═══ Supplied entries
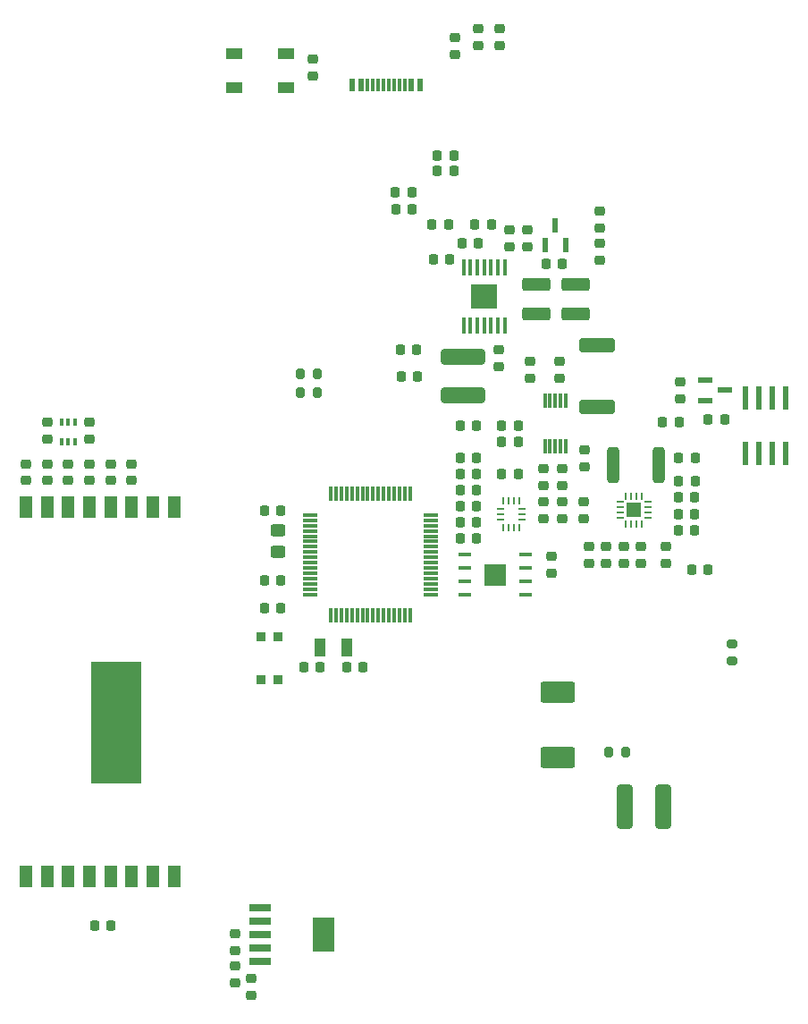
<source format=gtp>
%TF.GenerationSoftware,KiCad,Pcbnew,(6.0.5)*%
%TF.CreationDate,2022-08-04T22:39:57-07:00*%
%TF.ProjectId,mainboard,6d61696e-626f-4617-9264-2e6b69636164,rev?*%
%TF.SameCoordinates,Original*%
%TF.FileFunction,Paste,Top*%
%TF.FilePolarity,Positive*%
%FSLAX46Y46*%
G04 Gerber Fmt 4.6, Leading zero omitted, Abs format (unit mm)*
G04 Created by KiCad (PCBNEW (6.0.5)) date 2022-08-04 22:39:57*
%MOMM*%
%LPD*%
G01*
G04 APERTURE LIST*
G04 Aperture macros list*
%AMRoundRect*
0 Rectangle with rounded corners*
0 $1 Rounding radius*
0 $2 $3 $4 $5 $6 $7 $8 $9 X,Y pos of 4 corners*
0 Add a 4 corners polygon primitive as box body*
4,1,4,$2,$3,$4,$5,$6,$7,$8,$9,$2,$3,0*
0 Add four circle primitives for the rounded corners*
1,1,$1+$1,$2,$3*
1,1,$1+$1,$4,$5*
1,1,$1+$1,$6,$7*
1,1,$1+$1,$8,$9*
0 Add four rect primitives between the rounded corners*
20,1,$1+$1,$2,$3,$4,$5,0*
20,1,$1+$1,$4,$5,$6,$7,0*
20,1,$1+$1,$6,$7,$8,$9,0*
20,1,$1+$1,$8,$9,$2,$3,0*%
G04 Aperture macros list end*
%ADD10RoundRect,0.200000X-0.200000X-0.275000X0.200000X-0.275000X0.200000X0.275000X-0.200000X0.275000X0*%
%ADD11RoundRect,0.200000X0.275000X-0.200000X0.275000X0.200000X-0.275000X0.200000X-0.275000X-0.200000X0*%
%ADD12RoundRect,0.250000X-1.400000X0.750000X-1.400000X-0.750000X1.400000X-0.750000X1.400000X0.750000X0*%
%ADD13RoundRect,0.218750X0.218750X0.256250X-0.218750X0.256250X-0.218750X-0.256250X0.218750X-0.256250X0*%
%ADD14RoundRect,0.218750X-0.256250X0.218750X-0.256250X-0.218750X0.256250X-0.218750X0.256250X0.218750X0*%
%ADD15RoundRect,0.218750X-0.218750X-0.256250X0.218750X-0.256250X0.218750X0.256250X-0.218750X0.256250X0*%
%ADD16RoundRect,0.218750X0.256250X-0.218750X0.256250X0.218750X-0.256250X0.218750X-0.256250X-0.218750X0*%
%ADD17R,0.304800X1.600200*%
%ADD18R,2.460000X2.310000*%
%ADD19R,1.320800X0.558800*%
%ADD20R,0.300000X1.475000*%
%ADD21R,1.475000X0.300000*%
%ADD22R,0.609600X2.209800*%
%ADD23RoundRect,0.250000X-0.312500X-1.450000X0.312500X-1.450000X0.312500X1.450000X-0.312500X1.450000X0*%
%ADD24R,1.200000X0.450000*%
%ADD25R,2.100000X2.100000*%
%ADD26R,0.700000X0.250000*%
%ADD27R,0.250000X0.700000*%
%ADD28R,1.450000X1.450000*%
%ADD29R,1.500000X1.000000*%
%ADD30R,0.250000X0.675000*%
%ADD31R,0.675000X0.250000*%
%ADD32RoundRect,0.250000X-0.450000X0.325000X-0.450000X-0.325000X0.450000X-0.325000X0.450000X0.325000X0*%
%ADD33R,1.000000X1.800000*%
%ADD34RoundRect,0.250000X-1.425000X0.425000X-1.425000X-0.425000X1.425000X-0.425000X1.425000X0.425000X0*%
%ADD35RoundRect,0.333000X-1.767000X0.417000X-1.767000X-0.417000X1.767000X-0.417000X1.767000X0.417000X0*%
%ADD36R,0.558800X1.320800*%
%ADD37RoundRect,0.250000X1.075000X-0.375000X1.075000X0.375000X-1.075000X0.375000X-1.075000X-0.375000X0*%
%ADD38R,0.330200X1.350000*%
%ADD39R,1.300000X2.000000*%
%ADD40R,4.700000X11.500000*%
%ADD41R,0.900000X0.900000*%
%ADD42R,0.400000X0.650000*%
%ADD43R,2.000000X0.650000*%
%ADD44R,2.000000X3.200000*%
%ADD45R,0.600000X1.150000*%
%ADD46R,0.300000X1.150000*%
%ADD47RoundRect,0.200000X0.200000X0.275000X-0.200000X0.275000X-0.200000X-0.275000X0.200000X-0.275000X0*%
%ADD48RoundRect,0.333000X0.417000X1.767000X-0.417000X1.767000X-0.417000X-1.767000X0.417000X-1.767000X0*%
G04 APERTURE END LIST*
G36*
X158046100Y-81213096D02*
G01*
X155586100Y-81213096D01*
X155586100Y-78903096D01*
X158046100Y-78903096D01*
X158046100Y-81213096D01*
G37*
D10*
X168593000Y-123190000D03*
X170243000Y-123190000D03*
D11*
X180340000Y-114617000D03*
X180340000Y-112967000D03*
D12*
X163830000Y-117550000D03*
X163830000Y-123750000D03*
D13*
X176809500Y-95377000D03*
X175234500Y-95377000D03*
D14*
X174053500Y-103733500D03*
X174053500Y-105308500D03*
D15*
X176475600Y-105966096D03*
X178050600Y-105966096D03*
D16*
X168402000Y-105308500D03*
X168402000Y-103733500D03*
D15*
X175205600Y-99097896D03*
X176780600Y-99097896D03*
X175205600Y-102235000D03*
X176780600Y-102235000D03*
D14*
X166291134Y-99501696D03*
X166291134Y-101076696D03*
D15*
X178028500Y-91694000D03*
X179603500Y-91694000D03*
D17*
X158766134Y-77289496D03*
X158116121Y-77289496D03*
X157466112Y-77289496D03*
X156816100Y-77289496D03*
X156166088Y-77289496D03*
X155516079Y-77289496D03*
X154866066Y-77289496D03*
X154866066Y-82826696D03*
X155516079Y-82826696D03*
X156166088Y-82826696D03*
X156816100Y-82826696D03*
X157466112Y-82826696D03*
X158116121Y-82826696D03*
X158766134Y-82826696D03*
D18*
X156816100Y-80058096D03*
D15*
X148945500Y-87630000D03*
X150520500Y-87630000D03*
X148853100Y-85090000D03*
X150428100Y-85090000D03*
D16*
X158178500Y-86703000D03*
X158178500Y-85128000D03*
D13*
X153568500Y-76517500D03*
X151993500Y-76517500D03*
X156299000Y-75057000D03*
X154724000Y-75057000D03*
D19*
X177783800Y-87995596D03*
X177783800Y-89900596D03*
X179663400Y-88948096D03*
D14*
X166751000Y-103733500D03*
X166751000Y-105308500D03*
D15*
X162661500Y-76962000D03*
X164236500Y-76962000D03*
D20*
X142300000Y-110259000D03*
X142800000Y-110259000D03*
X143300000Y-110259000D03*
X143800000Y-110259000D03*
X144300000Y-110259000D03*
X144800000Y-110259000D03*
X145300000Y-110259000D03*
X145800000Y-110259000D03*
X146300000Y-110259000D03*
X146800000Y-110259000D03*
X147300000Y-110259000D03*
X147800000Y-110259000D03*
X148300000Y-110259000D03*
X148800000Y-110259000D03*
X149300000Y-110259000D03*
X149800000Y-110259000D03*
D21*
X151788000Y-108271000D03*
X151788000Y-107771000D03*
X151788000Y-107271000D03*
X151788000Y-106771000D03*
X151788000Y-106271000D03*
X151788000Y-105771000D03*
X151788000Y-105271000D03*
X151788000Y-104771000D03*
X151788000Y-104271000D03*
X151788000Y-103771000D03*
X151788000Y-103271000D03*
X151788000Y-102771000D03*
X151788000Y-102271000D03*
X151788000Y-101771000D03*
X151788000Y-101271000D03*
X151788000Y-100771000D03*
D20*
X149800000Y-98783000D03*
X149300000Y-98783000D03*
X148800000Y-98783000D03*
X148300000Y-98783000D03*
X147800000Y-98783000D03*
X147300000Y-98783000D03*
X146800000Y-98783000D03*
X146300000Y-98783000D03*
X145800000Y-98783000D03*
X145300000Y-98783000D03*
X144800000Y-98783000D03*
X144300000Y-98783000D03*
X143800000Y-98783000D03*
X143300000Y-98783000D03*
X142800000Y-98783000D03*
X142300000Y-98783000D03*
D21*
X140312000Y-100771000D03*
X140312000Y-101271000D03*
X140312000Y-101771000D03*
X140312000Y-102271000D03*
X140312000Y-102771000D03*
X140312000Y-103271000D03*
X140312000Y-103771000D03*
X140312000Y-104271000D03*
X140312000Y-104771000D03*
X140312000Y-105271000D03*
X140312000Y-105771000D03*
X140312000Y-106271000D03*
X140312000Y-106771000D03*
X140312000Y-107271000D03*
X140312000Y-107771000D03*
X140312000Y-108271000D03*
D22*
X185420000Y-89712800D03*
X184150000Y-89712800D03*
X182880000Y-89712800D03*
X181610000Y-89712800D03*
X181610000Y-94945200D03*
X182880000Y-94945200D03*
X184150000Y-94945200D03*
X185420000Y-94945200D03*
D23*
X169058500Y-96012000D03*
X173333500Y-96012000D03*
D15*
X135991500Y-100330000D03*
X137566500Y-100330000D03*
D24*
X154996000Y-104521000D03*
X154996000Y-105791000D03*
X154996000Y-107061000D03*
X154996000Y-108331000D03*
X160726000Y-108331000D03*
X160726000Y-107061000D03*
X160726000Y-105791000D03*
X160726000Y-104521000D03*
D25*
X157861000Y-106426000D03*
D15*
X154533500Y-95377000D03*
X156108500Y-95377000D03*
D26*
X172316100Y-101046496D03*
X172316100Y-100546496D03*
X172316100Y-100046496D03*
X172316100Y-99546496D03*
D27*
X171766100Y-98996496D03*
X171266100Y-98996496D03*
X170766100Y-98996496D03*
X170266100Y-98996496D03*
D26*
X169716100Y-99546496D03*
X169716100Y-100046496D03*
X169716100Y-100546496D03*
X169716100Y-101046496D03*
D27*
X170266100Y-101596496D03*
X170766100Y-101596496D03*
X171266100Y-101596496D03*
X171766100Y-101596496D03*
D28*
X171016100Y-100296496D03*
D13*
X137566500Y-109601000D03*
X135991500Y-109601000D03*
D16*
X154051000Y-57155500D03*
X154051000Y-55580500D03*
D14*
X158254700Y-54711500D03*
X158254700Y-56286500D03*
D13*
X153949500Y-66776600D03*
X152374500Y-66776600D03*
D15*
X148437500Y-71818500D03*
X150012500Y-71818500D03*
D14*
X159194500Y-73761500D03*
X159194500Y-75336500D03*
D15*
X151866500Y-73279000D03*
X153441500Y-73279000D03*
D29*
X138086000Y-60274000D03*
X138086000Y-57074000D03*
X133186000Y-57074000D03*
X133186000Y-60274000D03*
D13*
X156108500Y-102997000D03*
X154533500Y-102997000D03*
D14*
X162433000Y-99501696D03*
X162433000Y-101076696D03*
D30*
X158635000Y-101973000D03*
X159135000Y-101973000D03*
X159635000Y-101973000D03*
X160135000Y-101973000D03*
D31*
X160397000Y-101211000D03*
X160397000Y-100711000D03*
X160397000Y-100211000D03*
D30*
X160135000Y-99449000D03*
X159635000Y-99449000D03*
X159135000Y-99449000D03*
X158635000Y-99449000D03*
D31*
X158373000Y-100211000D03*
X158373000Y-100711000D03*
X158373000Y-101211000D03*
D16*
X164211000Y-101076696D03*
X164211000Y-99501696D03*
D14*
X163195000Y-104670596D03*
X163195000Y-106245596D03*
D15*
X135991500Y-106934000D03*
X137566500Y-106934000D03*
D32*
X137287000Y-102226000D03*
X137287000Y-104276000D03*
D15*
X175205600Y-100700296D03*
X176780600Y-100700296D03*
X175234500Y-97536000D03*
X176809500Y-97536000D03*
D16*
X140589000Y-59207500D03*
X140589000Y-57632500D03*
D13*
X157505500Y-73279000D03*
X155930500Y-73279000D03*
D15*
X148399500Y-70231000D03*
X149974500Y-70231000D03*
X154533500Y-99949000D03*
X156108500Y-99949000D03*
X154533500Y-101473000D03*
X156108500Y-101473000D03*
D13*
X160045500Y-96901000D03*
X158470500Y-96901000D03*
X156108500Y-98425000D03*
X154533500Y-98425000D03*
D16*
X162433000Y-97942500D03*
X162433000Y-96367500D03*
X164211000Y-97942500D03*
X164211000Y-96367500D03*
D15*
X158470500Y-93853000D03*
X160045500Y-93853000D03*
D16*
X166370000Y-96164500D03*
X166370000Y-94589500D03*
D13*
X156108500Y-96901000D03*
X154533500Y-96901000D03*
D15*
X143789300Y-115183920D03*
X145364300Y-115183920D03*
D33*
X141294800Y-113278920D03*
X143794800Y-113278920D03*
D13*
X141300300Y-115183920D03*
X139725300Y-115183920D03*
D15*
X154533500Y-92329000D03*
X156108500Y-92329000D03*
D16*
X160909000Y-75336500D03*
X160909000Y-73761500D03*
X156293500Y-56286500D03*
X156293500Y-54711500D03*
D34*
X167513000Y-84730000D03*
X167513000Y-90530000D03*
D35*
X154813000Y-85830000D03*
X154813000Y-89430000D03*
D36*
X162623500Y-75234800D03*
X164528500Y-75234800D03*
X163576000Y-73355200D03*
D13*
X175285500Y-91948000D03*
X173710500Y-91948000D03*
D14*
X175387000Y-88160596D03*
X175387000Y-89735596D03*
D37*
X161769100Y-81712096D03*
X161769100Y-78912096D03*
X165481000Y-81712096D03*
X165481000Y-78912096D03*
D15*
X158470500Y-92329000D03*
X160045500Y-92329000D03*
D14*
X167767000Y-71983500D03*
X167767000Y-73558500D03*
X163957000Y-86207500D03*
X163957000Y-87782500D03*
D38*
X164576001Y-89905000D03*
X164075999Y-89905000D03*
X163576000Y-89905000D03*
X163076001Y-89905000D03*
X162575999Y-89905000D03*
X162575999Y-94255000D03*
X163076001Y-94255000D03*
X163576000Y-94255000D03*
X164075999Y-94255000D03*
X164576001Y-94255000D03*
D39*
X113438600Y-135011500D03*
X115438600Y-135011500D03*
X117438600Y-135011500D03*
X119438600Y-135011500D03*
X121438600Y-135011500D03*
X123438600Y-135011500D03*
X125438600Y-135011500D03*
X127438600Y-135011500D03*
X127438600Y-100011500D03*
X125438600Y-100011500D03*
X123438600Y-100011500D03*
X121438600Y-100011500D03*
X119438600Y-100011500D03*
X117438600Y-100011500D03*
X115438600Y-100011500D03*
X113438600Y-100011500D03*
D40*
X121938600Y-120411500D03*
D14*
X133266000Y-143484500D03*
X133266000Y-145059500D03*
X170053000Y-103733500D03*
X170053000Y-105308500D03*
X171703040Y-103733500D03*
X171703040Y-105308500D03*
D41*
X135661500Y-112250000D03*
X135661500Y-116350000D03*
X137261500Y-112250000D03*
X137261500Y-116350000D03*
D16*
X167767000Y-76606500D03*
X167767000Y-75031500D03*
X115438600Y-97498000D03*
X115438600Y-95923000D03*
X113438600Y-97498000D03*
X113438600Y-95923000D03*
D14*
X119438600Y-95923000D03*
X119438600Y-97498000D03*
D16*
X121438600Y-97498000D03*
X121438600Y-95923000D03*
X119438600Y-93586400D03*
X119438600Y-92011400D03*
D42*
X116788600Y-93850500D03*
X117438600Y-93850500D03*
X118088600Y-93850500D03*
X118088600Y-91950500D03*
X117438600Y-91950500D03*
X116788600Y-91950500D03*
D14*
X115438600Y-92011400D03*
X115438600Y-93586400D03*
X117438600Y-95923000D03*
X117438600Y-97498000D03*
X123438600Y-95923000D03*
X123438600Y-97498000D03*
D43*
X135600000Y-137922000D03*
X135600000Y-139192000D03*
X135600000Y-140462000D03*
X135600000Y-141732000D03*
X135600000Y-143002000D03*
D44*
X141600000Y-140462000D03*
D15*
X119913300Y-139674600D03*
X121488300Y-139674600D03*
D14*
X134790000Y-144627500D03*
X134790000Y-146202500D03*
X133266000Y-140436500D03*
X133266000Y-142011500D03*
D15*
X152374500Y-68199000D03*
X153949500Y-68199000D03*
D14*
X161163000Y-86207500D03*
X161163000Y-87782500D03*
D45*
X150752000Y-60038000D03*
X149952000Y-60038000D03*
D46*
X148802000Y-60038000D03*
X147802000Y-60038000D03*
X147302000Y-60038000D03*
X146302000Y-60038000D03*
D45*
X145152000Y-60038000D03*
X144352000Y-60038000D03*
D46*
X145802000Y-60038000D03*
X146802000Y-60038000D03*
X148302000Y-60038000D03*
X149302000Y-60038000D03*
D47*
X141033000Y-89154000D03*
X139383000Y-89154000D03*
X141033000Y-87376000D03*
X139383000Y-87376000D03*
D48*
X173758000Y-128397000D03*
X170158000Y-128397000D03*
M02*

</source>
══════
# Instructions to follow:
All lines above from the line with "X154813000Y-89430000D03*" through the line with "X117438600Y-95923000D03*", both included, are to be set down exactly, with nothing else.

# Exercise response:
X154813000Y-89430000D03*
D36*
X162623500Y-75234800D03*
X164528500Y-75234800D03*
X163576000Y-73355200D03*
D13*
X175285500Y-91948000D03*
X173710500Y-91948000D03*
D14*
X175387000Y-88160596D03*
X175387000Y-89735596D03*
D37*
X161769100Y-81712096D03*
X161769100Y-78912096D03*
X165481000Y-81712096D03*
X165481000Y-78912096D03*
D15*
X158470500Y-92329000D03*
X160045500Y-92329000D03*
D14*
X167767000Y-71983500D03*
X167767000Y-73558500D03*
X163957000Y-86207500D03*
X163957000Y-87782500D03*
D38*
X164576001Y-89905000D03*
X164075999Y-89905000D03*
X163576000Y-89905000D03*
X163076001Y-89905000D03*
X162575999Y-89905000D03*
X162575999Y-94255000D03*
X163076001Y-94255000D03*
X163576000Y-94255000D03*
X164075999Y-94255000D03*
X164576001Y-94255000D03*
D39*
X113438600Y-135011500D03*
X115438600Y-135011500D03*
X117438600Y-135011500D03*
X119438600Y-135011500D03*
X121438600Y-135011500D03*
X123438600Y-135011500D03*
X125438600Y-135011500D03*
X127438600Y-135011500D03*
X127438600Y-100011500D03*
X125438600Y-100011500D03*
X123438600Y-100011500D03*
X121438600Y-100011500D03*
X119438600Y-100011500D03*
X117438600Y-100011500D03*
X115438600Y-100011500D03*
X113438600Y-100011500D03*
D40*
X121938600Y-120411500D03*
D14*
X133266000Y-143484500D03*
X133266000Y-145059500D03*
X170053000Y-103733500D03*
X170053000Y-105308500D03*
X171703040Y-103733500D03*
X171703040Y-105308500D03*
D41*
X135661500Y-112250000D03*
X135661500Y-116350000D03*
X137261500Y-112250000D03*
X137261500Y-116350000D03*
D16*
X167767000Y-76606500D03*
X167767000Y-75031500D03*
X115438600Y-97498000D03*
X115438600Y-95923000D03*
X113438600Y-97498000D03*
X113438600Y-95923000D03*
D14*
X119438600Y-95923000D03*
X119438600Y-97498000D03*
D16*
X121438600Y-97498000D03*
X121438600Y-95923000D03*
X119438600Y-93586400D03*
X119438600Y-92011400D03*
D42*
X116788600Y-93850500D03*
X117438600Y-93850500D03*
X118088600Y-93850500D03*
X118088600Y-91950500D03*
X117438600Y-91950500D03*
X116788600Y-91950500D03*
D14*
X115438600Y-92011400D03*
X115438600Y-93586400D03*
X117438600Y-95923000D03*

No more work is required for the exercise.